Protest Against Closure of Roscrea Courthouse

By Eoin Kelleher

By Eoin Kelleher

SOLICITORS and business people in Roscrea are set to strongly oppose the closure of Roscrea Courthouse, following news this week that the Courts Service has decided to amalgamate Roscrea and Borrisokane District Courts into Nenagh.

Closure of the local Courthouse - one of the oldest in the country - would mean defendants and their families having to travel all the way to Nenagh and back for cases, while thousands of euro would be lost to the local economy. Solicitors in the town are considering withdrawing their services should the threatened closure go ahead.

The news comes just months after it was announced that major refurbishment works would be carried out on the interior of the building which dates back to 1820.

In a letter to Mr Ronan Kennedy, Secretary of the Tipperary Solicitors Bar Association, the Courts Service states: “At its meeting on June 22nd, the Board of the Courts Service considered and approved a proposal to amalgamate the District Court Areas of Roscrea and Borrisokane with the District Court Area of Nenagh.” The decision was made to reduce costs. No date has yet been fixed for the amalgamation.

Solicitor Mr Brendan Hyland told the Tipperary Star that the decison would have a huge impact on the lives of defendants, many of whom have no means of travel. Some defendants suffer from psychiatric conditions, or may be using medication. “We feel it is grossly unfair, and a bureacratic decision taken without any consultation,” said Mr Hyland. “They have no way of getting to Nenagh. There’s no regular bus service.”

One of the reasons given for shutting down the Courthouse is that the building contains no holding cells for prisoners. However, the local garda station has adequate holding cells, said Mr Hyland. “There’s never been a holding cell there. That’s only an excuse. They’re not going to save any money out of this.”

“We’re going to object to this. From the point of view of a member of the public, this will be a huge inconvenience. There has been a Courthouse in Roscrea since the middle of the 19th century.” Legal practitioners in Roscrea are considering withdrawing their co-operation with the Courts Service. “It’s just a unilateral decision taken from on high, by people we don’t know and have never met,” said Mr Hyland.

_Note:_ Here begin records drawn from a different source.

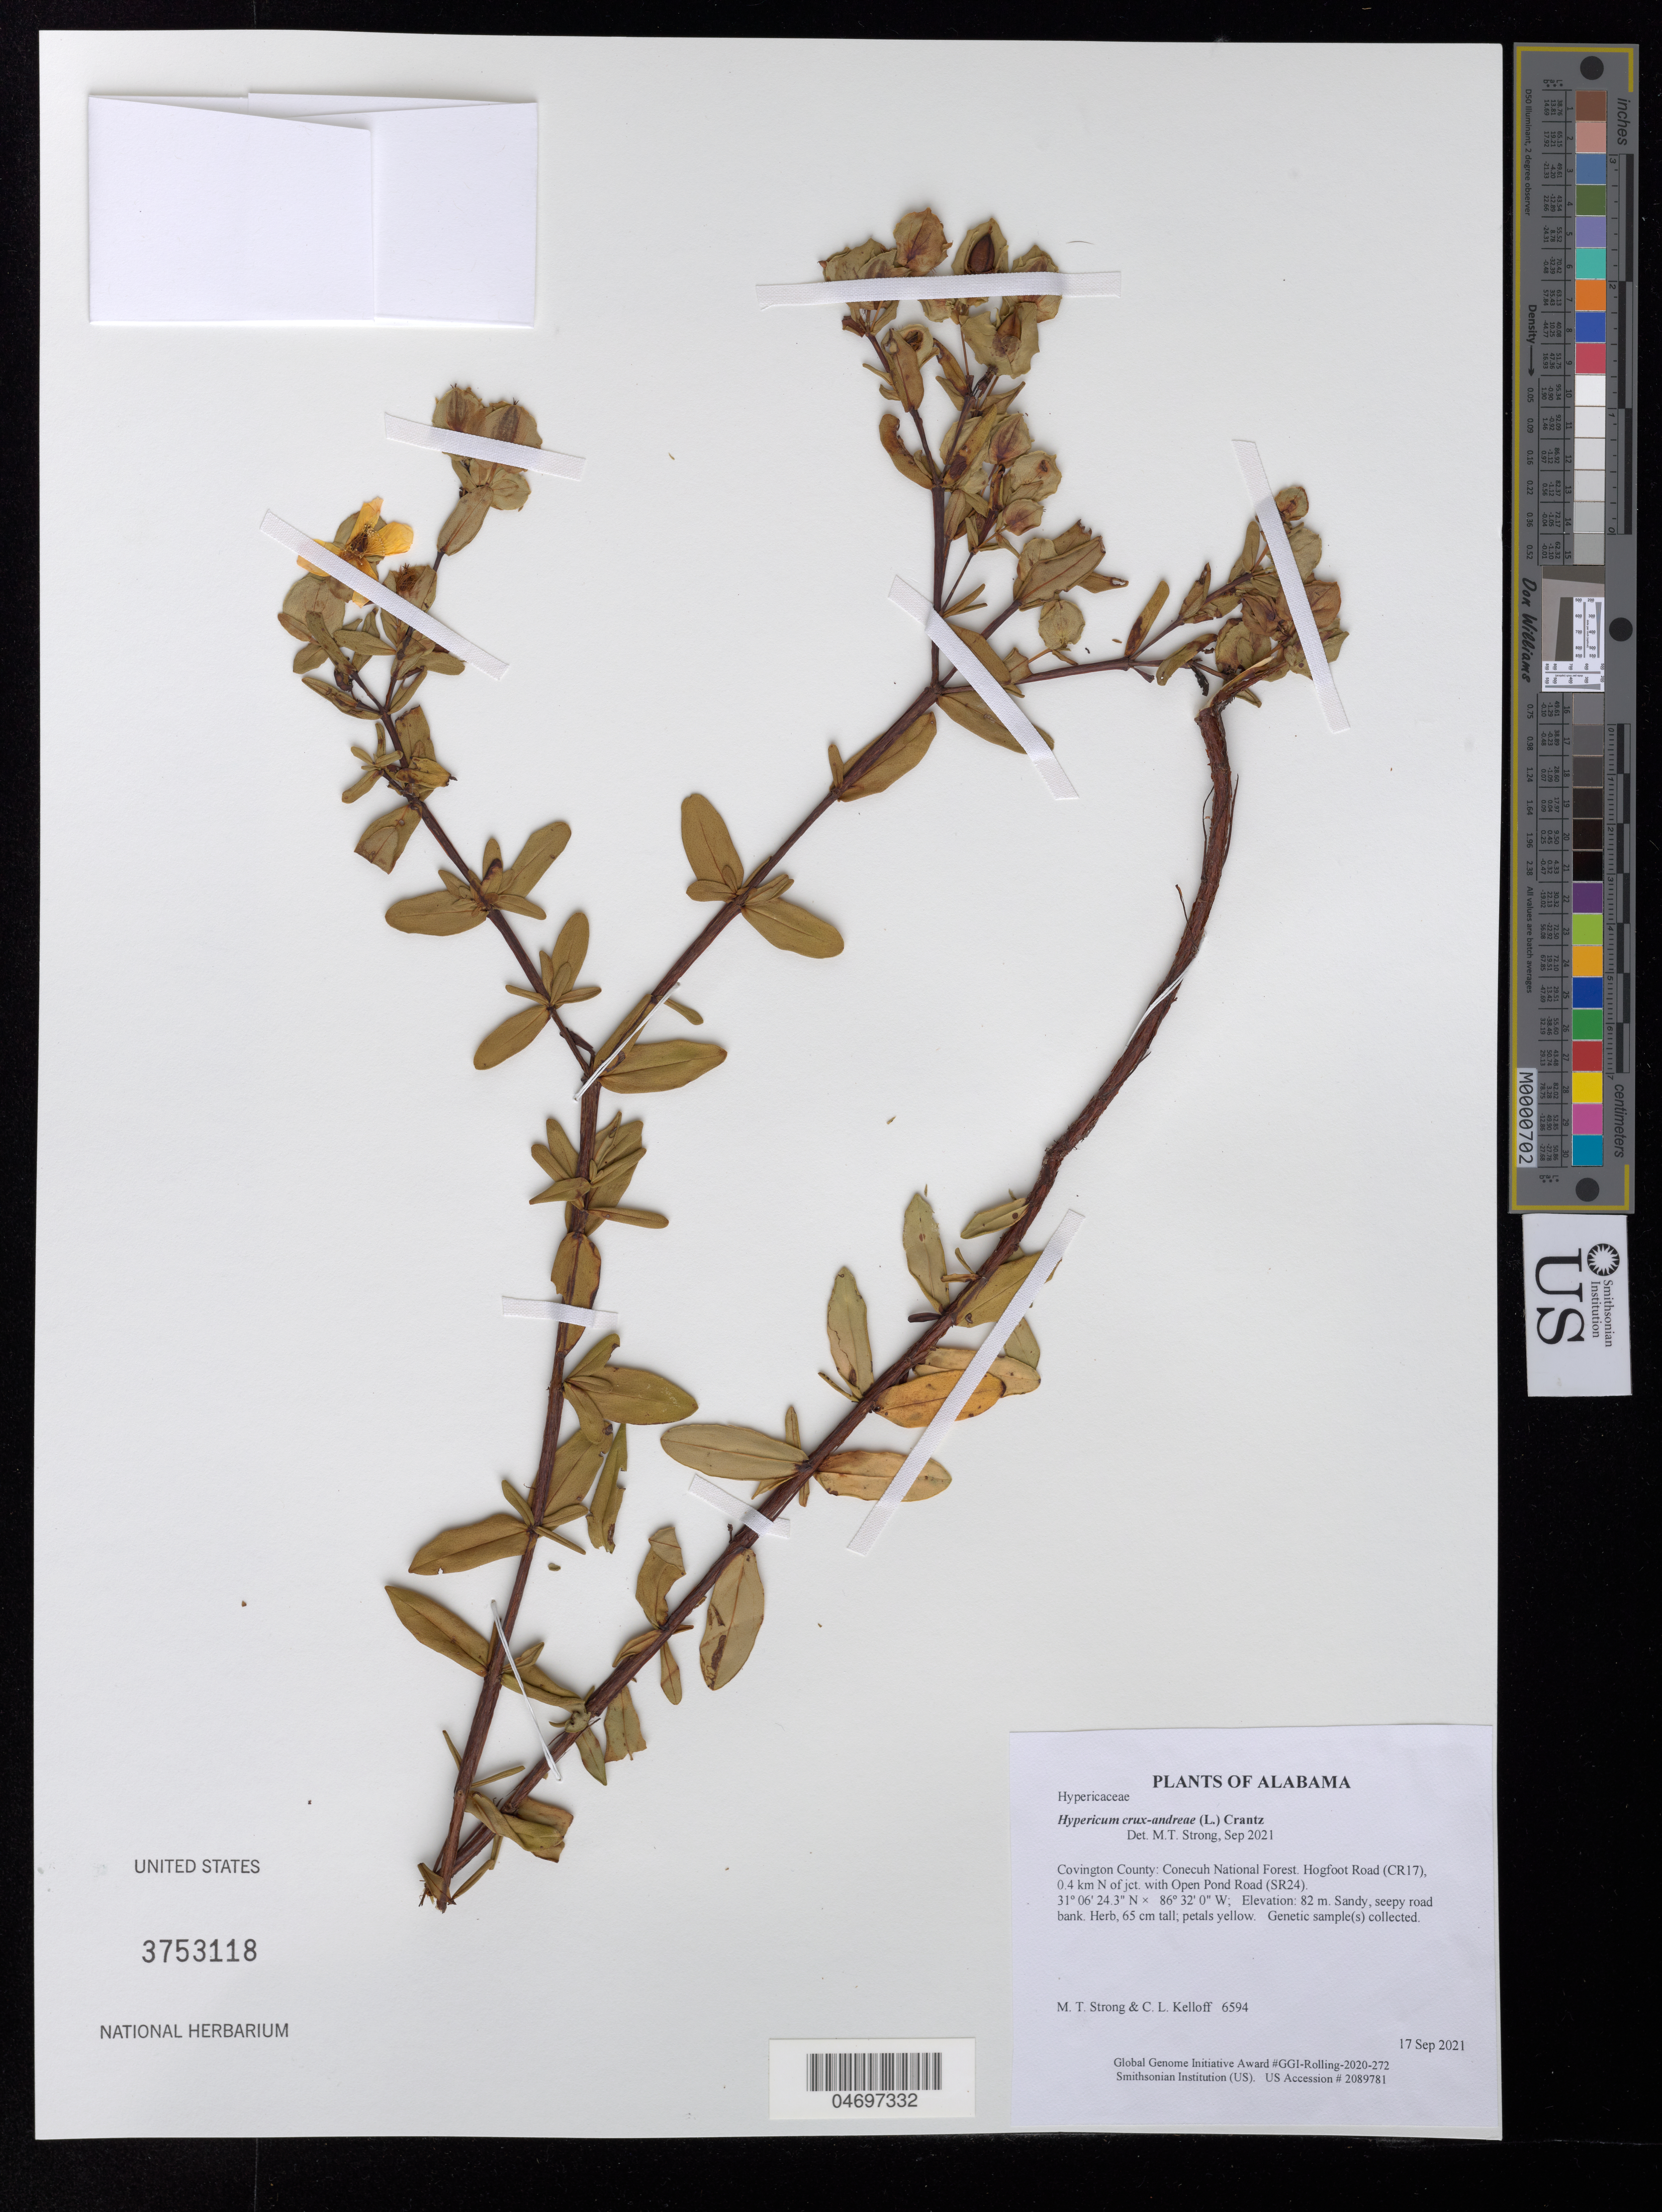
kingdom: Plantae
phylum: Tracheophyta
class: Magnoliopsida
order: Malpighiales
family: Hypericaceae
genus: Hypericum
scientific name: Hypericum crux-andreae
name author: (L.) Crantz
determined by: Strong, Mark T.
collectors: M. T. Strong & C. L. Kelloff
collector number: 6594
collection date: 2021-09-17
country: United States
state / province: Alabama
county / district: Covington County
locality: Conecuh National Forest. Hogfoot Road (CR17), 0.4 km N of jct. with Open Pond Road (SR24)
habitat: Sandy, seepy road bank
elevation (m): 82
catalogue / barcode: US 3753118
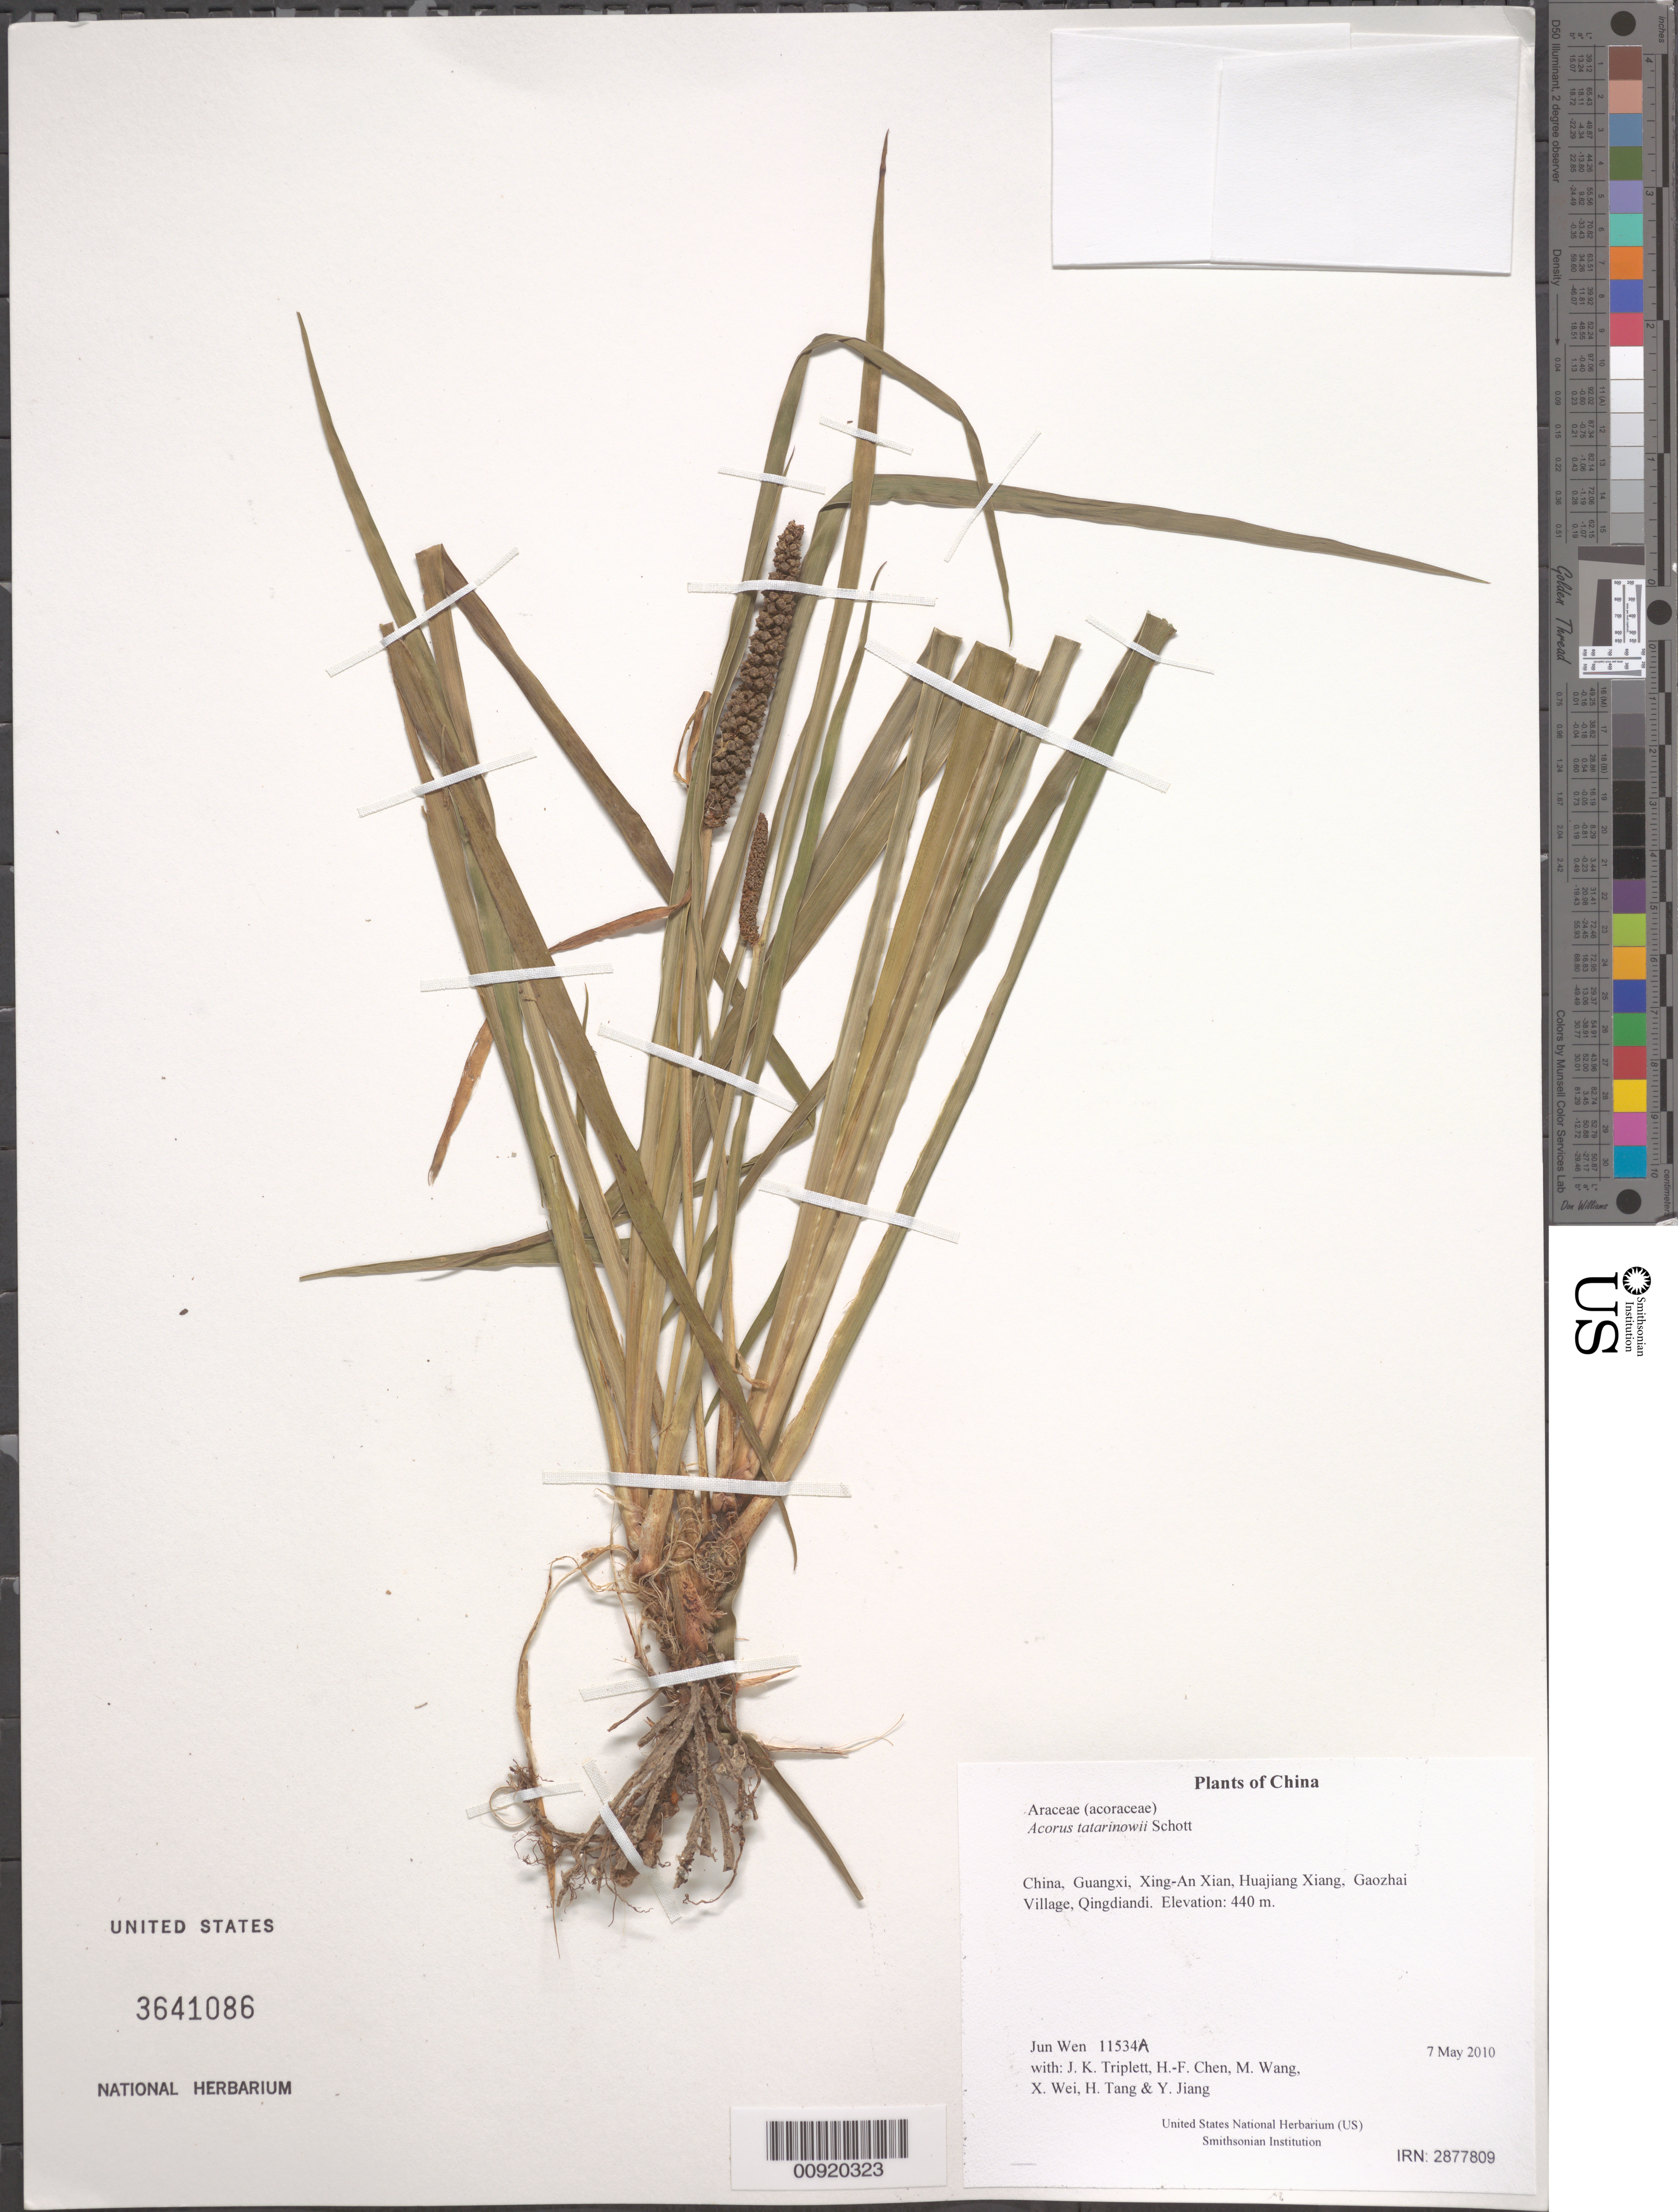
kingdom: Plantae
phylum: Tracheophyta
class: Liliopsida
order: Acorales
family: Acoraceae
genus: Acorus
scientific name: Acorus tatarinowii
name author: Schott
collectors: J. Wen, J. K. Triplett, H.-F. Chen, M. Wang, X. Wei, H. Tang & Y. Jiang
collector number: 11534A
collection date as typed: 7 May 2010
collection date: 2010-05-07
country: China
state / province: Guangxi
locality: Xing-An Xian, Huajiang Xiang, Gaozhai Village, Qingdiandi.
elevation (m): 440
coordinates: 25 51.410 N, 110 28.610 E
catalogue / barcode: US 3641086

Cllr Denis Ryan said the decision was very disappointing considering that other agencies had vacated the building to accommodate the Court Service. North Tipperary County Council had spent thousands of euro upgrading the building to the standards required.

Deputy Noel Coonan said that he has contacted the CEO of Court Services Board, Mr. Brendan Ryan, outlining his concerns that the Board “failed to give due care and consideration to the people of Roscrea and Borrisokane.”

Mr Ryan invited Deputy Coonan to make a submission on behalf of Roscrea and Borrisokane communities, which Deputy Coonan has done. This will be considered by the Board before implementing their decision to close both courthouses, according to Deputy Coonan’s office.

Roscrea’s legal community is set to meet to discuss the issue this week. “There will be a huge amount of money lost to the public in general,” added Mr Hyland. “It will make it extremely expensive, and impossible for some people, to attend the Court in Nenagh.”

In its letter to the Tipperary Bar Association, the Courts Service said it took account of the “proximity of Borrisokane and Roscrea to Nenagh, the frequency of Court Sittings and the annual case count and the accommodation available to Nenagh Courthouse”.

Roscrea is 32km from Nenagh with “an excellent road network”. Roscrea Courthouse is in “reasonably good condition” but it has no cells available for those in custoduy and there are no consulatation rooms. The 2010 case count for Roscrea was 1,019.

Borrisokane is “only 17km” from Nenagh, states the letter, and has a District Court sitting once a month. “While the courthouse is in reasonable condition, it has only very basic facilities with no cells available for those in custody. The 2010 case count for Borrisokane was 678.”

The Courts Service goes on to say it is operating “in a very difficult economic environment”. “A specific objective ... (is) to continue to maintain the delivery of frontline services and the maintenance of an appropriate and acceptable level of service to court users.

“In the current climate there is no prospect of being able to bring the facilities in Roscrea or Borrisokane up to the standard which users are entitled to expect,” the letter concludes.